Wir sind weder in Lappland, noch im Schweizer Nationalpark und auch nicht unterwegs auf dem großen Bärentrail vom Yellowstone durch Kanada. Wir sind nur 30 Auto-Minuten von Saarbrücken, Kaiserslautern, Trier und Idar-Oberstein entfernt. Genauer genommen in Hoppstädten-Weiersbach, Ortsteil Neubrücke im Grenzgebiet zwischen Rheinland-Pfalz und dem Saarland. Dort gibt es den Bären(fels)trail. Bärenkräfte braucht es nicht für diese Tour, auch wenn einige größere und kleinere Anstiege auf die Läufer warten, die sich von Runde zu Runde summieren. Dabei, ein Survival Guide für das deutsche Mittelgebirge. Nicht nur Bären lieben die Wildnis – sondern Pferdebremsen und Zecken auch.
Nach einem etwas verkürzten Arbeitstag und diversen Staus auf der Autobahn haben wir doch noch unser Zimmer im Tagungshotel im Umwelt-Campus Neubrücke gechartert (Anreise nur bis 19:00 Uhr möglich). Bequem kommen wir auch so zu unserer einzigartigen Startnummer. Die Startnummern sind von Hand bemalt und für 5,00 EURO Pfand kann man dann seine eigene Nummer immer wieder tragen.

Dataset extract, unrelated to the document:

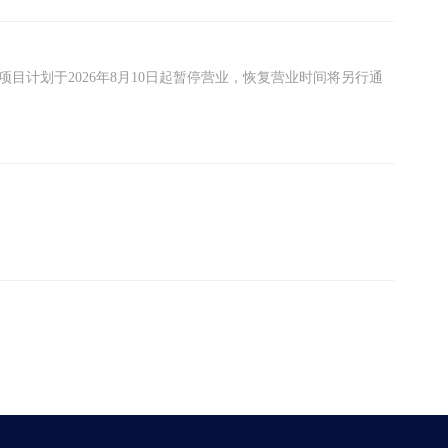
计划于2026年8月10日起暂停营业，恢复营业时间将另行通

Auch die Ausschreibung zu diesem Lauf sowie die Streckenbeschreibung wurden von Andrea Feller handbemalt. Nur die Pasta ist nicht hausgemacht, die bekommen wir aus der Kantine des FH-Campus und sind lecker und reichlich vorhanden.
Den Start am darauffolgenden Tag erreicht man vom bequem vom Campus aus zu Fuß. Hier steppt nicht der Bär; es ist eher so eine gemütliche Bärenruhe. Bereits ab 6:00 Uhr kann man ein kostenloses Läuferfrühstück bei Bärenkälte zu sich nehmen. Robert Feller, der Veranstalter, teilt uns in aller Bärengemütlichkeit mit, dass wir noch 15 Minuten warten, bis auch die letzten Läufer den Weg zum Start gefunden haben. Gestartet wird am Nahe-Radweg auf einer noch feuchten Wiese. Wie BÄRserker begeben sich gegen 8:15 Uhr die Läufer alle gleichzeitig auf die unterschiedlichsten Strecken. Einige von ihnen sind richtige StreBÄR.

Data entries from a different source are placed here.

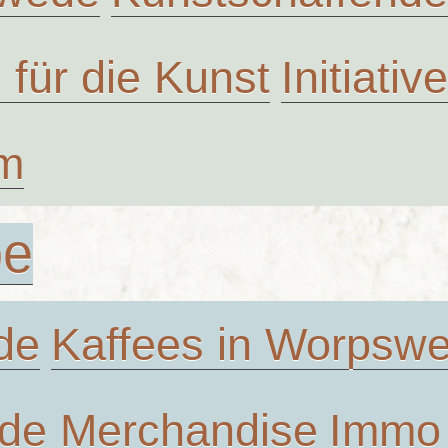
n für die Kunst
Initiati
um
be
de
Kaffees in Worpsw
de Merchandise
Immo 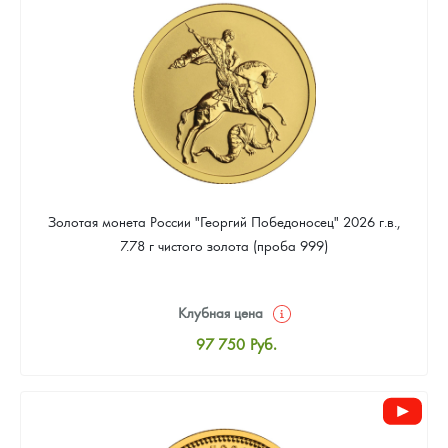
93 438
Руб.
Золотая монета России "Георгий Победоносец" 2026 г.в.,
7.78 г чистого золота (проба 999)
Клубная цена
97 750
Руб.
Стандартная цена
98 200
Руб.
Цена выкупа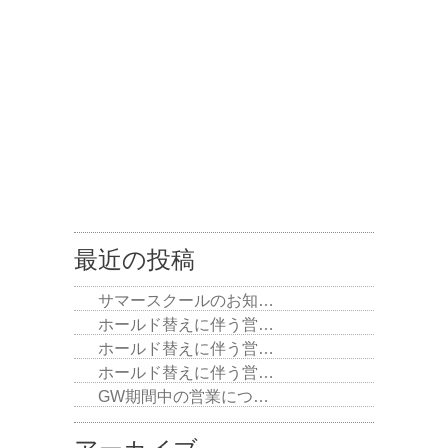
最近の投稿
サマースクールのお知…
ホールド替えに伴う営…
ホールド替えに伴う営…
ホールド替えに伴う営…
GW期間中の営業につ…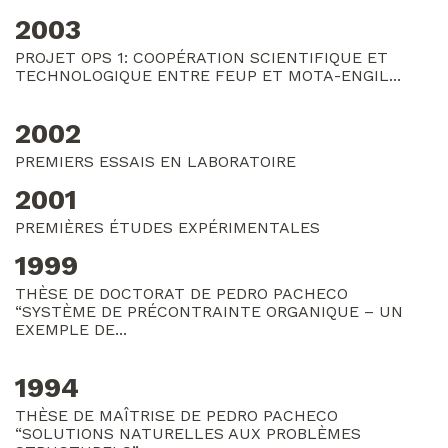
2003
PROJET OPS 1: COOPÉRATION SCIENTIFIQUE ET
TECHNOLOGIQUE ENTRE FEUP ET MOTA-ENGIL...
2002
PREMIERS ESSAIS EN LABORATOIRE
2001
PREMIÈRES ÉTUDES EXPÉRIMENTALES
1999
THÈSE DE DOCTORAT DE PEDRO PACHECO
“SYSTÈME DE PRÉCONTRAINTE ORGANIQUE – UN
EXEMPLE DE...
1994
THÈSE DE MAÎTRISE DE PEDRO PACHECO
“SOLUTIONS NATURELLES AUX PROBLÈMES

Nur die Schülerläufe finden eine Stunde später statt. Auch hier ist ein eindeutiger Trend erkennbar. Während die Teilnehmerzahlen für die Marathonläufe zurückgehen, steigen die Zahlen für die Halbmarathonstrecke und immer mehr Läufer nehmen das Angebot eines ultralangen-Laufes an. Der Ultralauf ist auch Teil der Lafuma Trail Serie mit Läufen in Luxemburg, Holland und Belgien.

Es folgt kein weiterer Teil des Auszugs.